Problem: Continue the passage on tenecteplase (TNK) versus alteplase for acute ischemic stroke, starting after its final sentence.

Supplied text:
TNK was FDA-approved to reduce mortality in acute myocardial infarction in 2000. In the ensuing two decades, in randomized clinical trials and meta-analyses, the bioengineered tissue plasminogen activator has been proven to have noninferior safety and efficacy compared with alteplase in acute ischemic stroke — and a potential advantage in early recanalization.
“In the EXTEND-IA TNK trial, early reperfusion was achieved in 22% of patients who received TNK versus 10% of those who received alteplase,” says Dr. Russman. “With TNK, there is a better chance than with alteplase that a patient’s vessel will already be open before they get to the angiography suite.”
TNK also offers easier administration. It is given as a single IV bolus (0.25 mg/kg; maximum 25 mg) over 5 seconds, whereas alteplase requires 10% of the weight-based dose to be given by bolus followed by an IV infusion of the remaining 90% over 60 minutes.

Records provided:
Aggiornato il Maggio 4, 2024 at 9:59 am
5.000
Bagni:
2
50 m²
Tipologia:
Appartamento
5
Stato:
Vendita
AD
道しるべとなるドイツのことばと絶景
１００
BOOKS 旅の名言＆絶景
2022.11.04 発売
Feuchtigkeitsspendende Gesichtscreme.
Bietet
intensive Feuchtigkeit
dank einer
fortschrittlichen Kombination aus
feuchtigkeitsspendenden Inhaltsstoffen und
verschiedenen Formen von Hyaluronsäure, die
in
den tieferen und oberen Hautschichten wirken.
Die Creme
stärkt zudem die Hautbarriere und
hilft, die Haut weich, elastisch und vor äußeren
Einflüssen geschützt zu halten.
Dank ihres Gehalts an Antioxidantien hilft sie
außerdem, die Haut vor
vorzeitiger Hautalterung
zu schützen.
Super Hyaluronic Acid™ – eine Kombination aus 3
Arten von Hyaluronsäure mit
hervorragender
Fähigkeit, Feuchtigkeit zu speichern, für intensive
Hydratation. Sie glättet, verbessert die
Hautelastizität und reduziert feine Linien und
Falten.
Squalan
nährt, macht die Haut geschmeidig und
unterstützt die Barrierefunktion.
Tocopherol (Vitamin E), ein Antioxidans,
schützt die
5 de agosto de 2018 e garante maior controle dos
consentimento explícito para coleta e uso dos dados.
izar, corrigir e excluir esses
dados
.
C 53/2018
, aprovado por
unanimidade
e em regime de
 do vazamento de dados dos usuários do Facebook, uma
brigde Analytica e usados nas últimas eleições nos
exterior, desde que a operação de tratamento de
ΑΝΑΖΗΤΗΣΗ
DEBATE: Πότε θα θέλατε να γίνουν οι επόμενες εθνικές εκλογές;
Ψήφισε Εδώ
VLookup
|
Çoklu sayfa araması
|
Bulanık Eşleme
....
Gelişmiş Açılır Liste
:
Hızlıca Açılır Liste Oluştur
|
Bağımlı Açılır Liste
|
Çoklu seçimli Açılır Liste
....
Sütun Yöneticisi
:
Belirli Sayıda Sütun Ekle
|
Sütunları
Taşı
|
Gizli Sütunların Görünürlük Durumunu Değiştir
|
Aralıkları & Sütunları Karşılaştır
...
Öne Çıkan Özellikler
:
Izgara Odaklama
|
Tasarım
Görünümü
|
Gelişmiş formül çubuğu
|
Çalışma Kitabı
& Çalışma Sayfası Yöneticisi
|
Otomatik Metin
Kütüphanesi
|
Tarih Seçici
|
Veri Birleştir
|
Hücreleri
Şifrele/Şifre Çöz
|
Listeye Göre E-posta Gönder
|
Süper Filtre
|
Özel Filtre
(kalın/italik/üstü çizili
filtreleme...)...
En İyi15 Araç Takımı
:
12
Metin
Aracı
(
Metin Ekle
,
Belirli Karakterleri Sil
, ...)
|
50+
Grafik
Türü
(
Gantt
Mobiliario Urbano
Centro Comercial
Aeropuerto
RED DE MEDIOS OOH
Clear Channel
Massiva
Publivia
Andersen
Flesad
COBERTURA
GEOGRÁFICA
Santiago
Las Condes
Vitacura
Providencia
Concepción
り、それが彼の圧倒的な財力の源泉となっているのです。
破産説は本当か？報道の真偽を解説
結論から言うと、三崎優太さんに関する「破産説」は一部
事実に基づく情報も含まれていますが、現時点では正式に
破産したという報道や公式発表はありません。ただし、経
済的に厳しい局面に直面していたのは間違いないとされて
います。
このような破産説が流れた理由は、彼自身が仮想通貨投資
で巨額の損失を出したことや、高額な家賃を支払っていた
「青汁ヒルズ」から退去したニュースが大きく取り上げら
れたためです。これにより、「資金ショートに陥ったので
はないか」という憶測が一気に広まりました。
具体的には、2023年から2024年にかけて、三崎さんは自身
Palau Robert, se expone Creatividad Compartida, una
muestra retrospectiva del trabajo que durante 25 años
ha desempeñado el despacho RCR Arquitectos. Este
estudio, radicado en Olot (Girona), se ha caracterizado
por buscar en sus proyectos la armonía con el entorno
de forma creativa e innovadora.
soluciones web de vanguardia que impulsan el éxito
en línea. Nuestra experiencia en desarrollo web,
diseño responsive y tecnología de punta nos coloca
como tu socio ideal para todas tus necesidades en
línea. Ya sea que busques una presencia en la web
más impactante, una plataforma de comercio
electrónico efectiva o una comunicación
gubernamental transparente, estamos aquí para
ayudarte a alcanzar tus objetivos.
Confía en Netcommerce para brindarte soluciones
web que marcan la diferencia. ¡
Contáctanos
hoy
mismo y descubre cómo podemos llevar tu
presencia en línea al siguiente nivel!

Your response:
“The time it takes to depress the plunger on the syringe is how long it takes to give TNK,” says Dr. Russman. “Unlike with alteplase, there is no tubing to hook up, remove and flush. Administration is less nursing- and resource-intensive, although post-treatment monitoring is the same.”
To prepare for replacing alteplase with TNK as the preferred enterprise-wide thrombolytic for acute ischemic stroke in adults, Cleveland Clinic stroke leaders were empowered to champion TNK. Education about the change and how to incorporate it into workflows was provided to all caregivers involved in the care of stroke patients.
The key logistical challenge to overcome was drug packaging. “The TNK box is labeled with dosing information for myocardial infarction, not stroke,” Dr. Russman explains. “Our pharmacy leadership team decided to remove the drug from the box and put it into a Cleveland Clinic-labeled kit. This kit includes a 50-mg vial of the drug, a 10-mL vial of sterile water for injection and a drug dosing card for both myocardial infarction and stroke.”
Currently, TNK is only given to patients from 0 to 4.5 hours after onset of ischemic stroke symptoms. That may change, however, if data from clinical trials on an extended window or use in other populations are positive. The phase 3 Tenecteplase in Wake-up Ischaemic Stroke Trial (TWIST) is comparing TNK 0.25 mg/kg versus standard care in patients within 4.5 hours of awakening. Cleveland Clinic is participating in TIMELESS (Tenecteplase in Stroke Patients Between 4.5 and 24 Hours), a randomized, double-blind, placebo-controlled trial of the same TNK dosage in patients with large vessel occlusion.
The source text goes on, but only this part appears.